__EXERCISE GOAL__
Transcribe each entry exactly as it appears, leaving out any picture it holds.

====== RECORDS TO USE

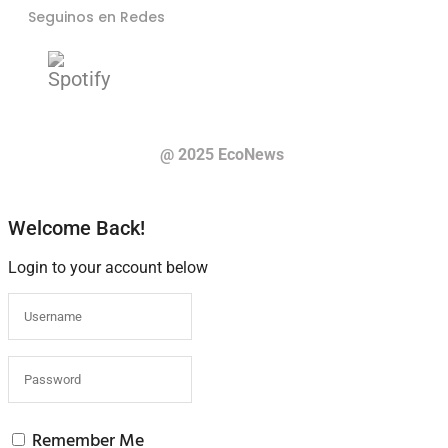
Seguinos en Redes
@ 2025 EcoNews
Welcome Back!
Login to your account below
Remember Me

============

__WRITTEN RESPONSE__
Seguinos en Redes
@ 2025 EcoNews
Welcome Back!
Login to your account below
Remember Me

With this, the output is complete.